I’m sort of over cold weather at this point and looking forward to some proper spring, and I’m not even someone who minds the cold all that much!
Some good news this week includes an ambitious rezoning in Burlington, VT; Elon Musk endorsing One Billion Americans, congestion pricing is (finally) happening in New York, and the Biden administration is going to re-open a nuclear plant in Michigan.
My post earlier this week on state-level climate targets wasn’t really about backup power for data centers — the point was objectors were using them as a pretext. But this comment from Eric on the actual subject of backup power as interesting. I love to learn from readers!
It's worth noting that modern data center don't actually need backup generators as often as one might think. The multinational companies that host them have now gotten so big that, if one particular data center loses power, they can simply route traffic to another data center somewhere else. The likelihood of dozens of data centers in different geographical areas, connected to different power grids, all losing power at the same time is essentially zero. And, for the few minutes it takes to shut down the servers cleanly to avoid data loss, they can just run everything off batteries (such batteries cannot be replaced by backup generators anyway, as large generators take several minutes to start up, compared to battery response time, which is almost instant).
Recommended reading this week:
Kat Rosenfield on learned helplessness.
Jen Pahlka on Death Star thinking.
Amy Lutz on eugenics.
On to the main event:
Lost Future: Was the US opening China up to trade a huge mistake? If you could go back in time to the 90s and the Clinton Administration would heed your wise council, would you tell them not to let China join the WTO, grant MFN status to them, etc.? There was a lot of optimism that increased trade & capitalism in general would sand the rough edges off of the CCP, obviously that looks very naive now. Would leaving them in poverty be a good or wise US policy? Would it even have worked? Maybe Europe would've simply traded with China sans America.
On one level, I think obviously yes, mistakes were made.
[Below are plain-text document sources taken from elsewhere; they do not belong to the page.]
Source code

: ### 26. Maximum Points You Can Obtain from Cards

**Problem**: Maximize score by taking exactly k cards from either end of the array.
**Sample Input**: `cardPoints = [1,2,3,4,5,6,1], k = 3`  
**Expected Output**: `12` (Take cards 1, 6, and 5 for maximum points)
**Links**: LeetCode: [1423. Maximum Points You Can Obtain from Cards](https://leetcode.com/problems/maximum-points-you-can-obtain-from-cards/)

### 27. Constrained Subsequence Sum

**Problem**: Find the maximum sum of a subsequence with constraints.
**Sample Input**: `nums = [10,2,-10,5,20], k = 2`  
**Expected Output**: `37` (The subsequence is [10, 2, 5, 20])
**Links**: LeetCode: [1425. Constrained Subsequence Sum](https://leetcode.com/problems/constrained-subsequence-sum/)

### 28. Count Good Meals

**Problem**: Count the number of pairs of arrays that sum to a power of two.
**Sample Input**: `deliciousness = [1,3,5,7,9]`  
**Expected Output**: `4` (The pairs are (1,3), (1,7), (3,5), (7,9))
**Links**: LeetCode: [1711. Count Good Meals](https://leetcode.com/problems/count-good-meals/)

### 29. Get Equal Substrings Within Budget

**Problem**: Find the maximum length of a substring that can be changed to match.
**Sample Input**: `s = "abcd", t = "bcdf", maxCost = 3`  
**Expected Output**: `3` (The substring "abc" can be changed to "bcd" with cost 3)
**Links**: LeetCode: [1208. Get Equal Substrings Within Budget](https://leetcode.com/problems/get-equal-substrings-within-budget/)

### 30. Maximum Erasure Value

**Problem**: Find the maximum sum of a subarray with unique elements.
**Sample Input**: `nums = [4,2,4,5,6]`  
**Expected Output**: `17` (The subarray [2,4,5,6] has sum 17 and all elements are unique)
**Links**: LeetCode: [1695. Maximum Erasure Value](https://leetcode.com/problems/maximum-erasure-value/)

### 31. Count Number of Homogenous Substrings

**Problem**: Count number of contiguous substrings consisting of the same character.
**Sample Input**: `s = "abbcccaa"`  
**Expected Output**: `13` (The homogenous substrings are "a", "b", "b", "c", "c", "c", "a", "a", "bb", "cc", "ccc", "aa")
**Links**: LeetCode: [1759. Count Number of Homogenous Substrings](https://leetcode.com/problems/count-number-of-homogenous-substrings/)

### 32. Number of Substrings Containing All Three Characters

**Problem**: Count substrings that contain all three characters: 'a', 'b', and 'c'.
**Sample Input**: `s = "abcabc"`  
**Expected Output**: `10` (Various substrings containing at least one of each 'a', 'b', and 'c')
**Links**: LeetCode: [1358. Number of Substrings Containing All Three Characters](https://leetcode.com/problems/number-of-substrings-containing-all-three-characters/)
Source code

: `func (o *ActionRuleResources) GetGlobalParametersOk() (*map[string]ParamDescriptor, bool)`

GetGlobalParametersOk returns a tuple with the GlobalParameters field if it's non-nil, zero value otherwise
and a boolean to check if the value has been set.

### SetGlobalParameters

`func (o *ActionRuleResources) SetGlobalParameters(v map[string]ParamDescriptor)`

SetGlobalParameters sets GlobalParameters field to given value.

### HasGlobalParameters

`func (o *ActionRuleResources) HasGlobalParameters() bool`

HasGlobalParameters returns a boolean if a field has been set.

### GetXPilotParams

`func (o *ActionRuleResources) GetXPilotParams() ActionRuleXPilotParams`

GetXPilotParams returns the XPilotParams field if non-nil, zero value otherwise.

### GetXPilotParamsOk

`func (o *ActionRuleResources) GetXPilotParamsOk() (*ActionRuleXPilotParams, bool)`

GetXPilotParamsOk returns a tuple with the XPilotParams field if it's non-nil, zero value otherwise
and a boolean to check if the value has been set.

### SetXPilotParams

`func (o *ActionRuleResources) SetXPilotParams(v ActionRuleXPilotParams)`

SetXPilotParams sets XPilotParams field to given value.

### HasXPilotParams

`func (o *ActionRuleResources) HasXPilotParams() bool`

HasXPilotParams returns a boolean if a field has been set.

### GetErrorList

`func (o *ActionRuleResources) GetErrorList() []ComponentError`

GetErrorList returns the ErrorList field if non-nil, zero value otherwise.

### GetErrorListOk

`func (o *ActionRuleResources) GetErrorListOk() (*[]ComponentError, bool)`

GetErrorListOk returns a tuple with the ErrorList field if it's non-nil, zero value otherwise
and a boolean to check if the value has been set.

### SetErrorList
For starters, it’s pretty clear that policymakers underestimated how big of a deal China’s entry into the WTO was going to be. That doesn’t, on its own, mean that it was a mistake. But an important component of the analysis was wrong, and other things followed downstream from that. Beyond that, I think the early proponents of deeper engagement with China sincerely believed that commercial ties would lead to political liberalization in China and a more peaceful relationship with the United States. Or more to the point, they believed that if those optimistic forecasts didn’t come to fruition, it would probably be because the commercial ties themselves ended up not being that deep. The analysis was, in retrospect, riddled with errors, and clearly if everyone had understood the situation better, they would have made different choices.
That said, taking the question literally and traveling back in time 25 years, I’m not sure that convincing Bill Clinton that Permanent Normal Trade Relations was a mistake would have accomplished very much.